Jessica Forever France 2018 – 97min.

Critique du film

Couvre-toi de sang et sois heureux

Sven Papaux
Critique du film: Sven Papaux

Un film difficile à cerner, à la lisière de la science-fiction et tourné à la manière d’un film d’auteur contemplatif. Présenté à la Berlinale et au festival de Toronto, Jessica Forever est une introspection de la violence qui divisera le public à n’en pas douter.

Dans une époque où les orphelins sont nombreux, l’État utilise les grands moyens pour s’en débarrasser. Des enfants considérés comme des monstres, des repus de la société, des parias que Jessica recueille et protège. Ils forment dorénavant une famille, une armée, cherchant un endroit pour évoluer en paix, sans craindre pour leur vie continuellement.

Le calme plat, une baie vitrée se brise, Kevin (Eddy Suiveng) est lui-même brisé, un adolescent brisé par le monde qui l’a vu grandir. Une bande habillée en noir, armée jusqu’aux dents le relève et l’embarque. Un escadron mené par Jessica (Aomi Muyock), une mère, une cheffe, une déesse, une gourou pour des jeunes hommes délaissés par la société. Des âmes perdues qui sont les cibles de drones pilotés par un gouvernement invisible, qu’on ne verra jamais. Caroline Poggi et Jonathan Vinel s’intéressent avant tout à cette bande, abandonnant tout ce qui gravite autour de cette armée d’enfants perdus pour nous maintenir dans l’action.

« Couvre-toi de sang et sois heureux », entend-on. Violence intérieure, canalisée par la grâce et l’autorité de Jessica, regard bleu et hypnotique. Des personnes violentes appelées à devenir meilleures au contact de Jessica. Ambiance mystérieuse, où la population semble absente, bridée par un gouvernement invisible, dirigeant son peuple à coups de drones tueurs. Jessica Forever s’étend de manière contemplative, comme sa violence, son propos s’articule psychologiquement, tout en retenue. On ne sait pas vraiment où on atterrit, où les gens se cachent. On ne connaît pas les destins de chacun.

Le récit se focalise essentiellement sur Lucas (Augustin Raguenet) et Michael (Sebastian Urzendowsky), comme inséparables, comme des frères qui se complètent. Deux jeunes taiseux, mutiques.
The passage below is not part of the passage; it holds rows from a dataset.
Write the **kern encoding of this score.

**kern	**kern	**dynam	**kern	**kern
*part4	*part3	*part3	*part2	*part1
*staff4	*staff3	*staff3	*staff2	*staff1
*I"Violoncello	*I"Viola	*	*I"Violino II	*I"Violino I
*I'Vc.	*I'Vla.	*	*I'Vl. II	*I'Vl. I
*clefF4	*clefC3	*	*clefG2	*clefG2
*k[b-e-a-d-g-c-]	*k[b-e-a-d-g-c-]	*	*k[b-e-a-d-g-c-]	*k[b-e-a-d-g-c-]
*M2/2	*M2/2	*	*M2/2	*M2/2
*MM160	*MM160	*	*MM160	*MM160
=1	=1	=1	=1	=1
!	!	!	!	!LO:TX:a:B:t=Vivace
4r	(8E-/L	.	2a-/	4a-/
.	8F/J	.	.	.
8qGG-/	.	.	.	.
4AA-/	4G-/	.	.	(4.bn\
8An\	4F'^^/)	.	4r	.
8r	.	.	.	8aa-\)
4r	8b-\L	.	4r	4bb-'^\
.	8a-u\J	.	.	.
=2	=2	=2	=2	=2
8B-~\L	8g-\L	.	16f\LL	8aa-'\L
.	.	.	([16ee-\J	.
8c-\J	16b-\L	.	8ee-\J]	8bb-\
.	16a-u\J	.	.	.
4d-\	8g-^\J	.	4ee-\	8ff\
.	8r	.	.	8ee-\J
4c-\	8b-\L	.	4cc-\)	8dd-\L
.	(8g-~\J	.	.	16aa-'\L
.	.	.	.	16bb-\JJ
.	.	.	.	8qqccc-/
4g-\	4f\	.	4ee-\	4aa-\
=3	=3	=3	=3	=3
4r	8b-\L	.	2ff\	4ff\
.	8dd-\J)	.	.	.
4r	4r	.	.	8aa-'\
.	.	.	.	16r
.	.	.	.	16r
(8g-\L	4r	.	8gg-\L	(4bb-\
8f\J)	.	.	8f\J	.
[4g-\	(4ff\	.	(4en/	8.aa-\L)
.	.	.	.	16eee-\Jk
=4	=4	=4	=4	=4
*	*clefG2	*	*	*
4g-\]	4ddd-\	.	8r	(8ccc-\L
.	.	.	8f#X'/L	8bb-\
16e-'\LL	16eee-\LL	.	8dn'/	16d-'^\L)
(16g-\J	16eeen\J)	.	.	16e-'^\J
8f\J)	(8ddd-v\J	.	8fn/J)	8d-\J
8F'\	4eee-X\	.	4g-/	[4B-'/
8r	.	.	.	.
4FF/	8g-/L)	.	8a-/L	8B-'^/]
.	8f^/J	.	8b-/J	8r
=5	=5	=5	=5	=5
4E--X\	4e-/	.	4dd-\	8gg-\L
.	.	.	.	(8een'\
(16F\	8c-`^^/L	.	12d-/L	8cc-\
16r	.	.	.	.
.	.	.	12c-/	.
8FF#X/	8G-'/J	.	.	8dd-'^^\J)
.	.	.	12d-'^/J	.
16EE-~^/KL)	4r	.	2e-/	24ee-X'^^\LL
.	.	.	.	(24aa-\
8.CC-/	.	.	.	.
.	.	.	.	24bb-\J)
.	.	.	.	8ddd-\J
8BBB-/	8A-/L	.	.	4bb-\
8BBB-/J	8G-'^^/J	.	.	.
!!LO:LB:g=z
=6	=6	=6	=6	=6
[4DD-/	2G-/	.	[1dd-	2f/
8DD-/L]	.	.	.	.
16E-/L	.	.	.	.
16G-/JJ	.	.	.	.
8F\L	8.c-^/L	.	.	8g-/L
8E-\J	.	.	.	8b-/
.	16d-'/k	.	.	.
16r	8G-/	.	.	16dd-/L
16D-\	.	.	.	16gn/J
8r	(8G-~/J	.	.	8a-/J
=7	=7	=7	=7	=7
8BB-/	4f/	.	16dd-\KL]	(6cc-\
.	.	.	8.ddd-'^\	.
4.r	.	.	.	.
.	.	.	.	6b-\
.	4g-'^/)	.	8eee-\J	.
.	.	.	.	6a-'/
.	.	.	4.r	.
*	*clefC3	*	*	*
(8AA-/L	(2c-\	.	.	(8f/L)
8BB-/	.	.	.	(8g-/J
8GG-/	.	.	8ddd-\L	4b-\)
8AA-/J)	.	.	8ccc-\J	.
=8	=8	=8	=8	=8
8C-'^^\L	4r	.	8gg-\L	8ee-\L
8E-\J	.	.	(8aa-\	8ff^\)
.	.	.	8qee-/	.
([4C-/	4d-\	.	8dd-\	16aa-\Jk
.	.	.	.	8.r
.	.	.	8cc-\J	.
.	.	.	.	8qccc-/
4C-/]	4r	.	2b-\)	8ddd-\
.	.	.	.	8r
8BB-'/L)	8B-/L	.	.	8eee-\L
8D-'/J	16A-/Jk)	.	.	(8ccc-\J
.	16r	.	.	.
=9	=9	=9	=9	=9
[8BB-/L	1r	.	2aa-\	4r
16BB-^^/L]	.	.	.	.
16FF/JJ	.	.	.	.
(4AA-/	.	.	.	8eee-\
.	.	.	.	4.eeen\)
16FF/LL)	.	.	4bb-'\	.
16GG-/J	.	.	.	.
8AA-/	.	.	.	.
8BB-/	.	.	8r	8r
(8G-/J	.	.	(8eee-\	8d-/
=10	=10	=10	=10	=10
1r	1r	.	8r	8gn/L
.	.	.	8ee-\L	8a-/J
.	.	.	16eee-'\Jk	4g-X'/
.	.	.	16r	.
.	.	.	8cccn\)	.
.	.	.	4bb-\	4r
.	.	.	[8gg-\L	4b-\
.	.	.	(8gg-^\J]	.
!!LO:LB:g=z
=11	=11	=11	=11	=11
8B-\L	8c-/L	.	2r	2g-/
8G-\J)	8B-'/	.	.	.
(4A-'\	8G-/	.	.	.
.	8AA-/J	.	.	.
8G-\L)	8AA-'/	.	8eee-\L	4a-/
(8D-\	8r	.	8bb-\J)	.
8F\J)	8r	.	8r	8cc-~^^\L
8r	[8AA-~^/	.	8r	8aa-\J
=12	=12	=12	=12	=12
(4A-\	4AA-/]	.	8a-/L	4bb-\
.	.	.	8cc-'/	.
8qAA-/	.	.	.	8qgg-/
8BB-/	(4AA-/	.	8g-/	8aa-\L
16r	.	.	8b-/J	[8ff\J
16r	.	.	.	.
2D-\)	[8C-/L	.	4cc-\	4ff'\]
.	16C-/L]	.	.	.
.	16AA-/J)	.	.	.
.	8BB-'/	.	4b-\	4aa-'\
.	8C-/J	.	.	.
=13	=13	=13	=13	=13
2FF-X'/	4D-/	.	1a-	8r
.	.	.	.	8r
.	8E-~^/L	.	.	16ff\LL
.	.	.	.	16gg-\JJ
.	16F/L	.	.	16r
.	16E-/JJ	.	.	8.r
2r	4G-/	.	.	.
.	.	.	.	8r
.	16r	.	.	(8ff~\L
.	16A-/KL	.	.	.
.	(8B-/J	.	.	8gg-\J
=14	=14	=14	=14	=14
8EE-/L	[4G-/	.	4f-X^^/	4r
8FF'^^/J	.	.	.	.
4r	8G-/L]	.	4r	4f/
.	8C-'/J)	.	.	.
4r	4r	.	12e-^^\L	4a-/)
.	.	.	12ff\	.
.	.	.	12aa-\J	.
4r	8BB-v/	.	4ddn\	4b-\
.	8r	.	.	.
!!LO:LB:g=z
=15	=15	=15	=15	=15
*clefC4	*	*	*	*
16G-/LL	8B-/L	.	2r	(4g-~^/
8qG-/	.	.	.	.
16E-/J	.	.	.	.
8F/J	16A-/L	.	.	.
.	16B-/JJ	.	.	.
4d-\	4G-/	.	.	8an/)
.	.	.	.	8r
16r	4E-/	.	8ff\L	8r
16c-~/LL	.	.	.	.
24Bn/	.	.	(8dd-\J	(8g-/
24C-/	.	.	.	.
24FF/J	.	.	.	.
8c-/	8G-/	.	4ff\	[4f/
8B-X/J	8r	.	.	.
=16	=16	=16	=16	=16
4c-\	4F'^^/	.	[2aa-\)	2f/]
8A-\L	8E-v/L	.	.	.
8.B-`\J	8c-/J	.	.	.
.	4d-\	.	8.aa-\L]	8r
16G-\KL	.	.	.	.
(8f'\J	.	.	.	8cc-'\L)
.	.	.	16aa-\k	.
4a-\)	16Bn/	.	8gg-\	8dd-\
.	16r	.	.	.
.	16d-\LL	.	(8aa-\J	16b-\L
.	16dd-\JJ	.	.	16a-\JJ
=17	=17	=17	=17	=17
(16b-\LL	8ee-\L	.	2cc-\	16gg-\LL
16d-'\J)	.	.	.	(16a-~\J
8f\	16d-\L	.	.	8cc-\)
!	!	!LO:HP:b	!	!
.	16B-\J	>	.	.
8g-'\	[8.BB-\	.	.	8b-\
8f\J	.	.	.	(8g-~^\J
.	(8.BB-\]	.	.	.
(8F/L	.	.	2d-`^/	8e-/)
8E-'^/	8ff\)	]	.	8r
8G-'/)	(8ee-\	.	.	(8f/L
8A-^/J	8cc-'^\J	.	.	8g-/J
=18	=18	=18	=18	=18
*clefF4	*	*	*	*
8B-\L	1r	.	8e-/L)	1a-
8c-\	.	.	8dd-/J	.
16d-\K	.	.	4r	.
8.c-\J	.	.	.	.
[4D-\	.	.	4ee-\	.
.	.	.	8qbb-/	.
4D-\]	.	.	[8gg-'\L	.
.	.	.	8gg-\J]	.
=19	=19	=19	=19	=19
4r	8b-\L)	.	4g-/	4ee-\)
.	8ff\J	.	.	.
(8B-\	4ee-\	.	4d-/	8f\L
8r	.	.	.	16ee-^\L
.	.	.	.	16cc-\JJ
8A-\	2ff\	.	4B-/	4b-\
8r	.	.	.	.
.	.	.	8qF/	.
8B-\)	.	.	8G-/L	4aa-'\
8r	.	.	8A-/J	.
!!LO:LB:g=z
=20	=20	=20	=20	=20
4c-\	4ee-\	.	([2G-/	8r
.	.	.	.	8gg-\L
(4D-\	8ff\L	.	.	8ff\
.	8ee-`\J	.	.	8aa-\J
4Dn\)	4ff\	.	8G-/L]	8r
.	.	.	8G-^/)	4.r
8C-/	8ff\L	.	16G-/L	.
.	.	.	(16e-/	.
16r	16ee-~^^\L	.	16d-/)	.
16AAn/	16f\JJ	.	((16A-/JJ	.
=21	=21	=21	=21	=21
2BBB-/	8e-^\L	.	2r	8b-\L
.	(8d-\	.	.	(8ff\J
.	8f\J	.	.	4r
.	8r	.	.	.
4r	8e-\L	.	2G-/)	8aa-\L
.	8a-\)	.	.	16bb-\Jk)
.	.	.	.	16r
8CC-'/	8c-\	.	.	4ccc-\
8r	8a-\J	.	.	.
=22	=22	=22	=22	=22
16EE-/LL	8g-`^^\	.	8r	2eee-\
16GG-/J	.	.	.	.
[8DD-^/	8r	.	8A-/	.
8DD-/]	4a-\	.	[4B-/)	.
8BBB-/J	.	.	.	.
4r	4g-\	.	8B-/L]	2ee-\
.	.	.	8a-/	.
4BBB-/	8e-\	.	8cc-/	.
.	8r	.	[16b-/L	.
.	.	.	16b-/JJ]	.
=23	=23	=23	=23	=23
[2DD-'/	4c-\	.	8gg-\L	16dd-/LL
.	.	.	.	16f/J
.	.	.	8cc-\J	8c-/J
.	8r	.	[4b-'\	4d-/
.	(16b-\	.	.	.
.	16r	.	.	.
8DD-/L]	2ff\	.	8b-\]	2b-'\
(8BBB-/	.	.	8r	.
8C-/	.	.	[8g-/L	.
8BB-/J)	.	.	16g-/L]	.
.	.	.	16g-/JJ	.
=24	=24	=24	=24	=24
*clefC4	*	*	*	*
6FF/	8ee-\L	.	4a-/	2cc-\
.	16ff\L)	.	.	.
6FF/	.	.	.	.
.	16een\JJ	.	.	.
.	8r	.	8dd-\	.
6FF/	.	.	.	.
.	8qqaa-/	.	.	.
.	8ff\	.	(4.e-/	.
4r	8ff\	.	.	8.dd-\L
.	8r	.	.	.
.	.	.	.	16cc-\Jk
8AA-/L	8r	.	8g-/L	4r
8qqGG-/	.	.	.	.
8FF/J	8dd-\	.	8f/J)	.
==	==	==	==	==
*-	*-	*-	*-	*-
Jessica Forever se veut radical, drapé dans un mystère qui n’est jamais résolu, mais là n’est pas vraiment la question. Le récit met en exergue la violence de notre époque, la fatalité de notre société qui sombre toujours plus dans la violence pour faire régner l’ordre. Une véritable proposition de cinéma, avec ses failles et son cruel manque de rigueur. Une sarabande autour des balles et des coups, trop timide pour nous embarquer, trop pauvre dans sa mise en scène qui patine, trop approximative dans sa direction d’acteurs perfectible. Toujours est-il que Jessica Forever est audacieux, prenant par instants.

En bref !

Une œuvre qui plaît par sa proposition, par son atmosphère et son esthétique léchée. Mais l’immaturité, la platitude des dialogues et l’écriture très paresseuse font de Jessica Forever une œuvre inachevée. Un film qui aurait pu s’avérer incisif. Au milieu des défauts, le duo Poggi/Vinel laisse derrière lui une belle promesse d’avenir appelée à faire des vagues.